Kendisinin ABD'de kalmasına olanak sağlayan 'yeşil kart statüsü'ne referans olanlara baktığımızda ise Graham Fuller gibi CIA ajanlarını veya Abramowitz gibi neo-conların ünlü isimlerini görüyoruz.
Wall Street Journal gibi neo-conların 'amiral gemisi' mertebesindeki yayınlara düzenli aralıklarla röportaj veriyor. Ki bunların içinde en kolay hatırlayacaklarınız üç yıl önce Mavi Marmara aktivistlerini eleştirdiği ve işgalci İsrail'i 'otorite' olarak tanımladığı mülakatıyla, en son Ak Parti hükümetini hedefe koyduğu röportajı olsa gerek.

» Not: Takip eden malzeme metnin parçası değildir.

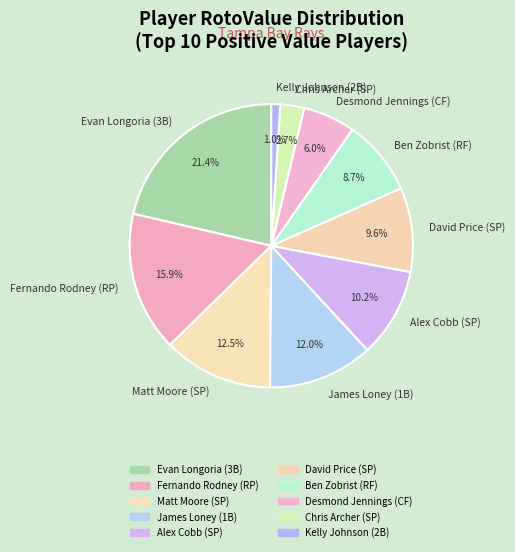

What percentage is NOT represented by David Price (SP)?

90.4%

Gülen'in, Ak Parti'den önce hiçbir Türk hükümeti aleyhinde bu denli çetin bir muhalefet sergilemediğini de sanırım eklemek gerekir.
Ayrıca şu söyleşideki görüşleri de kayda değerdir:
'Amerika, hâlâ bu dünya gemisinin dümeninde oturan bir milletin adıdır (...)Amerika göz ardı edilerek şurada burada bir iş yapılmaya kalkılmamalı. Rusya destekleyebilir bir işi, fakat Amerika ile iyi geçinmezseniz, işinizi bozarlar. Çünkü Amerika kendi işlerinin ahenk içinde gitmesini ister, Amerika düzeninin bozulmamasını ister.' http://tr.fgulen.com/content/view/7877/15/
Bu mukayese yazısına son noktayı, hâlen Gülen'in resmî sitesinde bulunan bir yazıdan iktibasla koyalım:
'Bazıları Fethullah Gülen'i Said Nursî'nin müridi olmakla nitelendiriyorlar. Buna cevabımız ilerde gelecektir. Fakat, şu kadarını ifade edelim ki, Said Nursî'yi bir defa olsun bile görmemiş olan Fethullah Gülen, pek çokları gibi Said Nursî'yi okumuş olabilir. Fakat, bir insanı okuma, onun her düşüncesini tasvip etme manâsına gelmez. Kaldı ki, Said Nursî'yi okuyan sadece Fethullah Gülen olmadığı gibi, bir insanın bir yazar, fikir adamı veya sanatçıdan istifade etmesi gayet normaldir. Fethullah Gülen, Said Nursî'yi okuduğu gibi, daha başka pek çok yazarı, meselâ Shakespeare'i, meselâ Tolstoy'u da okumuştur.